LCLAA spells solidarity

SAN ANTONIO — If anybody thought the working class is splintering under the American right wing’s battering ram, they could take heart from the convention of the Labor Council for Latin American Advancement (LCLAA), which concluded here Aug. 5.

The bonds of solidarity barred every conceivable division: between men vs. women, Latinos vs. other nationalities, unionized vs. unorganized, public workers vs. private, AFL-CIO vs. Change to Win, citizens vs. immigrants, craft unions vs. industrial unions, old vs. young, and gay vs. straight.

Milton Rosado, the group’s president, said Latinos comprise about 13 percent of the U.S. workforce, and that percentage is increasing. He cited a growing list of worker grievances, with stagnant wages at the top of the list.

“We cannot afford to be blind to attacks on the civil rights of workers,” Rosado said. “LCLAA is the most effective defense that the workers have.” He stressed the need for immediate coordinated action: “Mañana is too late!”

With 1.7 million members, this union-led civil rights organization is one of the country’s largest Latino organizations. Speakers and panelists came from all aspects of union and civil rights struggles.

Rosa Rosales, president of the League of United Latin American Citizens, pledged to work side by side with LCLAA.

Both of America’s labor federations were strongly represented among the delegates and on the podium. Dolores Huerta, a co-founder of the United Farm Workers of America, played a prominent role in the proceedings.

Virtually all of the speeches explicitly rejected the current efforts by Congress and the Bush administration to degrade and criminalize immigrants. A special “Town Hall meeting” was devoted to standing in solidarity with non-citizens working in this country.

Rep. Sheila Jackson Lee of Houston denounced Republicans for unethical maneuvers on the immigration issue. She said that, instead of honest parliamentary procedure, “the Republicans called for the biggest road show of false truths that you can imagine.” She said the current hearings being held around the country are “encouraging Americans to come out and show the worst of their sides.” She branded them “hearings that are contracted and contrived.”

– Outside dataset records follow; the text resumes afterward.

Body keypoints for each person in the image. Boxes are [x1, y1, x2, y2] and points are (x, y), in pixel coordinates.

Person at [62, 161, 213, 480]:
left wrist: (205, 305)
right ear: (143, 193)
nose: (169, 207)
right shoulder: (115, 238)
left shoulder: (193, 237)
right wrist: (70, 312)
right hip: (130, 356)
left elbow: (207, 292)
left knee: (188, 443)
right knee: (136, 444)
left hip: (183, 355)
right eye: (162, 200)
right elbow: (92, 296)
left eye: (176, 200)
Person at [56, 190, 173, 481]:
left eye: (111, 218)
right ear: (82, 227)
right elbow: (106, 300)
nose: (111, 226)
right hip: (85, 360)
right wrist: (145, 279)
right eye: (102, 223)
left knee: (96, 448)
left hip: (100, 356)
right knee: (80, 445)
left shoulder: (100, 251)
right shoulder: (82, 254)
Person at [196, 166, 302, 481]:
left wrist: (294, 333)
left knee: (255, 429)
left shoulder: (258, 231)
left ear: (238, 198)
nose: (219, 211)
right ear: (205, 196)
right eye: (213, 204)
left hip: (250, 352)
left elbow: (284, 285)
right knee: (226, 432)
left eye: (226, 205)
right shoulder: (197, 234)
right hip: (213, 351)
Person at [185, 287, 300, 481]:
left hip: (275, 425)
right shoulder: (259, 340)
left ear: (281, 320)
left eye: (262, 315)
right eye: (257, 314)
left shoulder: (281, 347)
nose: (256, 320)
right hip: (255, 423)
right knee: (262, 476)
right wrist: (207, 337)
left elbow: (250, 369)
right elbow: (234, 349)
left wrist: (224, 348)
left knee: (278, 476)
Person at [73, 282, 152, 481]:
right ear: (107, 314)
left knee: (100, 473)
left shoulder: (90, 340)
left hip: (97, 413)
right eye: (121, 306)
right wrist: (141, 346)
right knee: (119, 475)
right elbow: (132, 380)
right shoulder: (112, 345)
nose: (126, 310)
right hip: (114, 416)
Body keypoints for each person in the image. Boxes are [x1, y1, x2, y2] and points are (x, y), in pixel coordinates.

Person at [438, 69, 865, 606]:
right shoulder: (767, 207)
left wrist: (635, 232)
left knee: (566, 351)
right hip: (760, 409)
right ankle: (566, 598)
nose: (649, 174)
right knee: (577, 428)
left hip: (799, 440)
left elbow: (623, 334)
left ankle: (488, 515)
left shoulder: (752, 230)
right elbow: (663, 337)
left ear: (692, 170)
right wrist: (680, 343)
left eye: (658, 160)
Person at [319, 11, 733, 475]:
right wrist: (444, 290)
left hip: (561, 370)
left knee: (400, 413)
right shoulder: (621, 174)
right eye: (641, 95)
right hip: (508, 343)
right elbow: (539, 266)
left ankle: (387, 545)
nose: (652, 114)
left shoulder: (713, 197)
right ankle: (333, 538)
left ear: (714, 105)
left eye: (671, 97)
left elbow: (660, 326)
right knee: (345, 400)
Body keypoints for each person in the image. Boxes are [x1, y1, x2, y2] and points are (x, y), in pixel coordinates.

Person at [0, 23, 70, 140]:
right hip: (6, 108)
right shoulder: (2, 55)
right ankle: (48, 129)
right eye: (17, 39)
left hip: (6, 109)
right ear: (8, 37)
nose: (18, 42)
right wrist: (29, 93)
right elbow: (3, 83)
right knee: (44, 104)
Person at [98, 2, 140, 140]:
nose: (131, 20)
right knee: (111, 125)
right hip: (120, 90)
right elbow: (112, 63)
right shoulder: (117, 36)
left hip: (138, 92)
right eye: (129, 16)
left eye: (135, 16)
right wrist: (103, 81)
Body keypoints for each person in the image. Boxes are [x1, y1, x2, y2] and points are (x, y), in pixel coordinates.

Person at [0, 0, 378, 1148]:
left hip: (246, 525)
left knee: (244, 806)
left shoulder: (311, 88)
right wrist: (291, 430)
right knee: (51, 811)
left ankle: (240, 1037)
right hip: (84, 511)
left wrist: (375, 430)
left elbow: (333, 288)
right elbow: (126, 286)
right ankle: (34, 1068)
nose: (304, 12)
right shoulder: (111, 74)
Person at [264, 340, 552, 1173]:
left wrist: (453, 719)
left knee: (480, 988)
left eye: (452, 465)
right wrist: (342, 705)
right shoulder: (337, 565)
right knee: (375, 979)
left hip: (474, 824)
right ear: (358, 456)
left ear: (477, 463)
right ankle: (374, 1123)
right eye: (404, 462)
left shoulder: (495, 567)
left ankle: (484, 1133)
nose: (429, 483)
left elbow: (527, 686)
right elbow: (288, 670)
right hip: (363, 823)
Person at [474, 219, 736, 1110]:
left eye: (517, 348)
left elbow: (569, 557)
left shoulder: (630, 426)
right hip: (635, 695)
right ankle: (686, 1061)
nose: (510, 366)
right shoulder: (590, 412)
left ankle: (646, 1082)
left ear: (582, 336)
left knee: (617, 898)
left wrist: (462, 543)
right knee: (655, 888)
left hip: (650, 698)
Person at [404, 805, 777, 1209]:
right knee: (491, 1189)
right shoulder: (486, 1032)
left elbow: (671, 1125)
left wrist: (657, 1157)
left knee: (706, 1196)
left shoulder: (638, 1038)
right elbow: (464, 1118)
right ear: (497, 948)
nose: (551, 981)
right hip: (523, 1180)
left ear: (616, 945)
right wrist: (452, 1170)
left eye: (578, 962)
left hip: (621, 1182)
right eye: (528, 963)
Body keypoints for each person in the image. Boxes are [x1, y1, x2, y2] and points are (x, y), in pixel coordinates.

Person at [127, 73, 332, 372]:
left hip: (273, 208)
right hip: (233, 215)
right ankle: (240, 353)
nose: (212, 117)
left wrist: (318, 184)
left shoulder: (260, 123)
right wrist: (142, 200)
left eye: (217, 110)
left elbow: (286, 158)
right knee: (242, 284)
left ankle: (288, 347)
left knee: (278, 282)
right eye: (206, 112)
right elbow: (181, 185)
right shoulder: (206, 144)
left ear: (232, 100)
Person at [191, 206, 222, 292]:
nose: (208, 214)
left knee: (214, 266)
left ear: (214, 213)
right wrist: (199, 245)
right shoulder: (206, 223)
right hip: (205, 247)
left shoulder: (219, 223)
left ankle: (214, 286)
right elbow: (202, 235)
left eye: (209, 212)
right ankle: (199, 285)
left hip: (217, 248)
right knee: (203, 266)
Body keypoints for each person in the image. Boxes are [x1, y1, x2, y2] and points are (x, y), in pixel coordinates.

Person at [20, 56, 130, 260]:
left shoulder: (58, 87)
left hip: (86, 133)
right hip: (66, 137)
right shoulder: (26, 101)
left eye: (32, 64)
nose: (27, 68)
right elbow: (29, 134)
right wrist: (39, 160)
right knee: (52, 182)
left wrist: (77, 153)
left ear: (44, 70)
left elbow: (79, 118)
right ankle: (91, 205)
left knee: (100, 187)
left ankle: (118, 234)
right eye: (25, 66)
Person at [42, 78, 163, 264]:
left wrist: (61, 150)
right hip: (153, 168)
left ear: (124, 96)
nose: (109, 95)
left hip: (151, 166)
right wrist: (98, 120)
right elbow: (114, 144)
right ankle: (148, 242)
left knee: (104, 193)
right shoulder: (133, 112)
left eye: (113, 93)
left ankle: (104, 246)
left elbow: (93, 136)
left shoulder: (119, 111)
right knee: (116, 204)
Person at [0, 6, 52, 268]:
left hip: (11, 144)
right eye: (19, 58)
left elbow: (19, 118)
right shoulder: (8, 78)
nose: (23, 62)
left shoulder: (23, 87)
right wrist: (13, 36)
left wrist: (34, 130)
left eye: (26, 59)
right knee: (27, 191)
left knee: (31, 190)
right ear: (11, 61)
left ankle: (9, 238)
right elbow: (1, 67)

Steve Saldana of Catholic Charities stated flatly that he and other religious leaders would go to jail if HR 4437, the Sensenbrenner bill that passed the House last December, becomes the law of the land. The bill would criminalize the undocumented as well as anybody who helps them.

AFL-CIO Executive Vice President Linda Chavez-Thompson explained the reason behind the right-wing assault: “Immigrant workers are the ones that we need to be organizing, because they are the most growing segment of the workforce in America. The reason behind Sensenbrenner and the Senate proposals is to keep us from organizing!”

The convention passed 41 resolutions that extended solidarity, from local organizing drives to international questions such as opposing military aid to Colombia and calling for a recount in the Mexican elections.

LCLAA delegates studied America’s problems of education, organizing and how to win the upcoming elections. A special emphasis on action was underlined by a militant picket line with San Antonio’s postal workers. Four regional immigrant rights demonstrations were announced for early September.